Angeal refocused. He’d missed something. Sephiroth crashed to the ground, landing off-balance. Strife followed, striking down. Masamune parried, but the force of the blow rung in their ears. The tip of the katana gouged into the dirt, knocked askew.
In that instant, Sephiroth was left wide open.
His feet pounded across the ground before his thoughts had the chance to catch up. “Genesis!”
He could hear his friend, fumbling with his materia, following several steps behind. Ifrit, why did they have to be so far away? They should have kept pace, stayed closer to the fight!
Strife’s sword flashed in the afternoon sunlight. Closer. He drew his broadsword.
The angle was wrong - he wasn’t going to get there in time! "Stop!" Desperately, he threw himself between them, sword raised high to catch First Tsurugi’s blow.
Pain blossomed in his side.
Strife stared at him, bright blue eyes wide. Angeal dropped to a knee. The Buster-style sword swam in the edge of his vision, silvery surface clean of blood.
"Angeal." Sephiroth whispered from behind.
He understood then. Strife had done what they never expected, and pulled back from what would have been a deadly strike.
Sephiroth hadn't believed he would, and swung blindly to save his own life.
“Angeal!” Genesis caught up.
"Just a scratch," he announced, pushing himself to his feet, arm pressed hard against his side. "Nothing to worry about." Not entirely a lie - it was just a flesh wound, but why wasn’t the mako taking care of it? His entire body felt like it was burning. He forced a chuckle. “We have to stop ending our spars this way.”
Genesis and Strife exchanged a significant glance, some silent communication passing between them in that instant, before Strife shook his head. His friend’s face darkened, and he turned to him, FullCure brandished. “At least let me heal it. You’re bleeding.”
“Don’t-” Too late. The green wash of curative magic flowed over him. The bleeding slowed, but didn’t stop. “-waste your energy. I’ll just wrap it in the van. Mako will take care of the rest.” Except the usual tingling he felt around his scratches and bruises remained curiously absent. He straightened, and started walking to the van parked some distance away, being careful to resist the urge to limp to ease the tug on his side.
“Angeal, I-” Sephiroth began.
“Save it!” He called back. “Accidents happen.” Then, with forced cheer that would have made even Zack the Puppy proud, remarked, “That fight was really something! Better not let the higher-ups get a wind of it, or you might get stuck doing exhibition matches for the rest of your careers.” Unfortunately, the effort at humour fell flat, as Sephiroth and Genesis remained still, the flapping of their leather coats in the dry wind his only response.
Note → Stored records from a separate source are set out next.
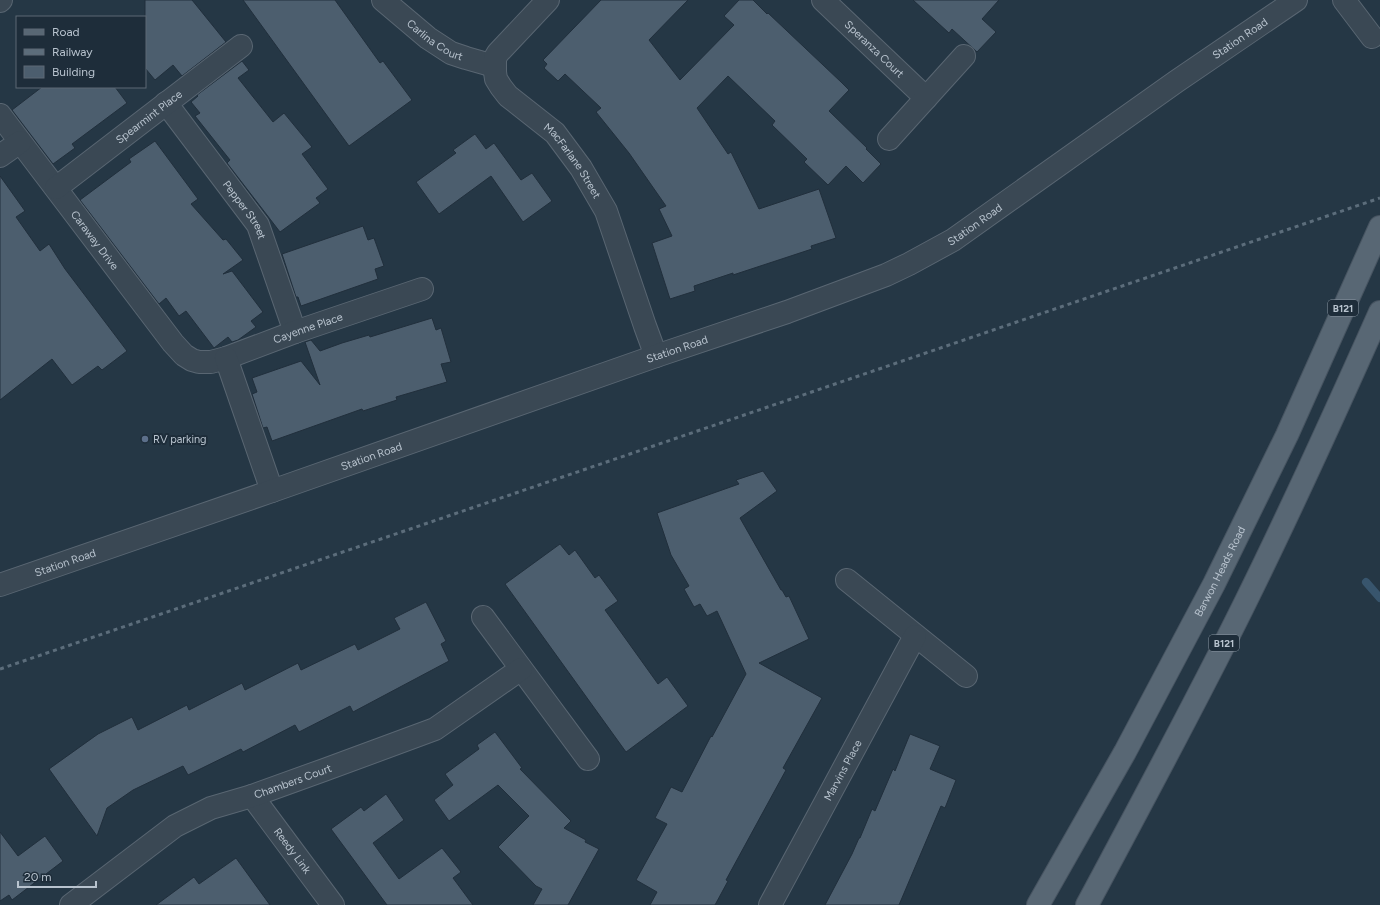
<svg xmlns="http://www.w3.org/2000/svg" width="1380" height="905" font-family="Figtree,sans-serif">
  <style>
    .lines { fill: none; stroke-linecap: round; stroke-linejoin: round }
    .stream { stroke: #38556d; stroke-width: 8 }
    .building { fill: #4c5e6e; stroke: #212f3c }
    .minor-casing { stroke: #596672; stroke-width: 24 }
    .primary-casing { stroke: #475461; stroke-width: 24 }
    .minor { stroke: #3a4854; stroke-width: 22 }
    .primary { stroke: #586774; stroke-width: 22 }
    .rail { stroke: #5c6d7b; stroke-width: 3; stroke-dasharray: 4 4; stroke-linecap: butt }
    .service-dot { fill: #5c6f8a; stroke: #1e2d3a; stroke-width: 1.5 }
    .labels { text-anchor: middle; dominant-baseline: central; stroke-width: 4; stroke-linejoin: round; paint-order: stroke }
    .shield { fill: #1e2d3a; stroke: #8a96a2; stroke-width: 1 }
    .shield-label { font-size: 10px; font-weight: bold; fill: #b8c3ce }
    .street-label { font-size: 11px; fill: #b8c3ce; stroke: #1e2d3a }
    .poi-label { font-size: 11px; fill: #b8c3ce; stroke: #1e2d3a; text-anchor: start }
  </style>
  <rect width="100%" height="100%" fill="#253745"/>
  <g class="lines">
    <path class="stream" d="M 1366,582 L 1380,598"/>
  </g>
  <path class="building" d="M 145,0 L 192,0 L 226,42 L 182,76 L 173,65 L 155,80 L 145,68 Z
    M 243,0 L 335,0 L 380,63 L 383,61 L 412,100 L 349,146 Z
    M 601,0 L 688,0 L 649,40 L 680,80 L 734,25 L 724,16 L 739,0 L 753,0 L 767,14 L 768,13 L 841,82 L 849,90 L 829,111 L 867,148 L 866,149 L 881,164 L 863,183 L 846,166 L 828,185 L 804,162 L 807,159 L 772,125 L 775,121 L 728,76 L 697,108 L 728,154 L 731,152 L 759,209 L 819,189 L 836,238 L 811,246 L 812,249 L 733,275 L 733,273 L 694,286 L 695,291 L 670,299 L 652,243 L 672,236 L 659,209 L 666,206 L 629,153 L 596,112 L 601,108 L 565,74 L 558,81 L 544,68 L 547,64 L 543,60 Z
    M 913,0 L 999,0 L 982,19 L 996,32 L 977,52 L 952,29 L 949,33 Z
    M 242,61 L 249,70 L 238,78 L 273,122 L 284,113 L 312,147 L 302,154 L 328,189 L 316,198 L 320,203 L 280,232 L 227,163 L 230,160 L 195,116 L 200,113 L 191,102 L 198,96 L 197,95 Z
    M 42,87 L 115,87 L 127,103 L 72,144 L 75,148 L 53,164 L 12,110 Z
    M 475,134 L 486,149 L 494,143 L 521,180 L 532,173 L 552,201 L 523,222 L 491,176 L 439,214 L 416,182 L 456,153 L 453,150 Z
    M 155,141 L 198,199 L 191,204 L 223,240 L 226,239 L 243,260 L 223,274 L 232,271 L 263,312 L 251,321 L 256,327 L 238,340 L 232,342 L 228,337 L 214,348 L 186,311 L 179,316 L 166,298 L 159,304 L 80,200 L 131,162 L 129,159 Z
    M 0,176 L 25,211 L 16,217 L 40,251 L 49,244 L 65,269 L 127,351 L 102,370 L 98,366 L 72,385 L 52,359 L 0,400 Z
    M 363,226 L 368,240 L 374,238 L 384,266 L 375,269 L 378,279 L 301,306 L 298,297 L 296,297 L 282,254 Z
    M 432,318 L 436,330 L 441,328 L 451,362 L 441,364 L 447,382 L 396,397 L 397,400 L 363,411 L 362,409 L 272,441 L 267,427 L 263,428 L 252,394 L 257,392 L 252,378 L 301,361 L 320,385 L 305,342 L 311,340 L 320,351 L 342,343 L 369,335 L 370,337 Z
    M 763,471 L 777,491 L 740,518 L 781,590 L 782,590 L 786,597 L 789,596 L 809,639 L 759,663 L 822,698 L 783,768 L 786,770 L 726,880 L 728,881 L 715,905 L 650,905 L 657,892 L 636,880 L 667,824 L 655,818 L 671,787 L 682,792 L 711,736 L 712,737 L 746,674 L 717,611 L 707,616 L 700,604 L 694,607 L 684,589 L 689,586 L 671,555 L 657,513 L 739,484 L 736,480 Z
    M 560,544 L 569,555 L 575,550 L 595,578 L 599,575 L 618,601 L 605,610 L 658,684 L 667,677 L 688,706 L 626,752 L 505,584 Z
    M 426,602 L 446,641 L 441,644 L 449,661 L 353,712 L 350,706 L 299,732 L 295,725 L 243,752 L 241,749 L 188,775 L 183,766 L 133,790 L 107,808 L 97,836 L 49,769 L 98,734 L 132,717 L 138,730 L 187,705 L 189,710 L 242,683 L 245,690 L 298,663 L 301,670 L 355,644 L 358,650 L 400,629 L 394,618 Z
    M 495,732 L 522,768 L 520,769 L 571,821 L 564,828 L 586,840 L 585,842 L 599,849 L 568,905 L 533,905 L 542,889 L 536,886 L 498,847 L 529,816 L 498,785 L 449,821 L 434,800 L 453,785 L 445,774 L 479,749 L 477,745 Z
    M 910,734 L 940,746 L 930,769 L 956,780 L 945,808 L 941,806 L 899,905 L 825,905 L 852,854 L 859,838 L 860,838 L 872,809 L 875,811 L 893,769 L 895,771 Z
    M 386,794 L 404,820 L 373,843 L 399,879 L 442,848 L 461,872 L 453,878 L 473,905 L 387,905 L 331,829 L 361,807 L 364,811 Z
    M 0,832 L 18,856 L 45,836 L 63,861 L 12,900 L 9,895 L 0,901 Z
    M 236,858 L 270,905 L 156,905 L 194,877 L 199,884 Z"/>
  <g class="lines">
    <g class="minor-casing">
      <g id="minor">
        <path id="s1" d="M 383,0 L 428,38 L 451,53 L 466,58 L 494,66"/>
        <path id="s2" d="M 548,0 L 498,53 L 495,58 L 495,72 L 496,79 L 501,87 L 508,96 L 555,133 L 581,168 L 606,211 L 645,326 L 656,356"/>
        <path id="s3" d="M 823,0 L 926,98"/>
        <path d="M 1344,0 L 1372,37"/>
        <path d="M 0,1 L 1,0"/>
        <path id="s4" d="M 166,103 L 258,225 L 295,332"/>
        <path id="s5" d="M 0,115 L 173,343 L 184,355 L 192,360 L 199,362 L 211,362 L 226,358 L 295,332 L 422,289"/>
        <path d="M 889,139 L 964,56"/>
        <path d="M 0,156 L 20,142"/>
        <path id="s6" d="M 56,188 L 241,46"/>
        <path d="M 226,358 L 272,491"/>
        <path d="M 847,580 L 966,676"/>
        <path id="s7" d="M 0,585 L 272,491 L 656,356 L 787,312 L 886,275 L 909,264 L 953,240 L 1177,81 L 1296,0"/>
        <path d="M 483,617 L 588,759"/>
        <path id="s8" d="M 252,796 L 333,905"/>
        <path id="s9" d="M 71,905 L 175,826 L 211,808 L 252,796 L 324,770 L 435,729 L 521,669"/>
        <path id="s10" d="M 770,905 L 915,636"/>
      </g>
    </g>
    <g class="primary-casing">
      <g id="primary">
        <path id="s11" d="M 1038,905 L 1125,752 L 1214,584 L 1287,435 L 1380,227"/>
        <path d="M 1087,905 C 1140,806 1193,708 1243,607 C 1291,510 1336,411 1380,312"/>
      </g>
    </g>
    <use href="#minor" class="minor"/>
    <use href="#primary" class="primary"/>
    <path class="rail" d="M 0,669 L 1380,198"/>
  </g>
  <circle class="service-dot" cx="145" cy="439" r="4"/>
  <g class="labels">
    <g class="shield">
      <rect x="1328" y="300" width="30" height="16" rx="3"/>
      <rect x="1209" y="635" width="30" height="16" rx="3"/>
    </g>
    <g class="shield-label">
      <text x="1343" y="308">B121</text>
      <text x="1224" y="643">B121</text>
    </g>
    <g class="street-label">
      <text stroke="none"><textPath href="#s1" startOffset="66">Carlina Court</textPath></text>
      <text stroke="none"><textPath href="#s7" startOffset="1365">Station Road</textPath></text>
      <text stroke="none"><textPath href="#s3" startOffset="71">Speranza Court</textPath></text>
      <text stroke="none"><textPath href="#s6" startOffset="117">Spearmint Place</textPath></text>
      <text stroke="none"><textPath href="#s2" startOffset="213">MacFarlane Street</textPath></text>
      <text stroke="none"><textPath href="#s4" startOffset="133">Pepper Street</textPath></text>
      <text stroke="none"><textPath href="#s7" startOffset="1041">Station Road</textPath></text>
      <text stroke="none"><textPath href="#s5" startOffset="157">Caraway Drive</textPath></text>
      <text stroke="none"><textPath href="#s5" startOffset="434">Cayenne Place</textPath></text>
      <text stroke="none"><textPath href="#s7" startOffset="717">Station Road</textPath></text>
      <text stroke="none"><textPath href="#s7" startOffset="393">Station Road</textPath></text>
      <text stroke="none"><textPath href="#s7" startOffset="69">Station Road</textPath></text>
      <text stroke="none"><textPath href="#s11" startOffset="380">Barwon Heads Road</textPath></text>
      <text stroke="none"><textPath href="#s10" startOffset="153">Marvins Place</textPath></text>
      <text stroke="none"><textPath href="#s9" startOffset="257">Chambers Court</textPath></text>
      <text stroke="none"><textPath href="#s8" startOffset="68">Reedy Link</textPath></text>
    </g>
    <g class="poi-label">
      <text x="153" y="439">RV parking</text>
    </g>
  </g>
  <rect x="16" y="16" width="130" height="72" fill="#1e2d3a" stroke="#5c6975"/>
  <rect x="24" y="29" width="20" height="6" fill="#586774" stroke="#5c6975"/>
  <text x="52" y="36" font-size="12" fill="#b8c3ce">Road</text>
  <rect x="24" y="49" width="20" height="6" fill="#5c6d7b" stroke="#5c6975"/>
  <text x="52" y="56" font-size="12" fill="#b8c3ce">Railway</text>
  <rect x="24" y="66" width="20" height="12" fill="#4c5e6e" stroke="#5c6975"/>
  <text x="52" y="76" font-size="12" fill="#b8c3ce">Building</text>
  <path d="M18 881v6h78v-6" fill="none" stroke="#b8c3ce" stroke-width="2"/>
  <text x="24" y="881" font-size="12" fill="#b8c3ce" stroke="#1e2d3a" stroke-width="3" paint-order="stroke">20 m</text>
</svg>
The stalemate broke. “I’ll drive.” Strife glided past him like a purple wraith. For a second, they’d almost forgotten he was still there.
Sephiroth and Genesis fell into step behind him then, neither commenting on his slow gait back to their transport. Strife had retrieved his materia and settled into the driver’s seat by the time they got there. The engine roared to life as the trio clambered into the back, and was already moving by the time Sephiroth slammed the door closed.
Angeal settled in for the long, silent ride back, and did his best to ignore his friends’ concerned stares.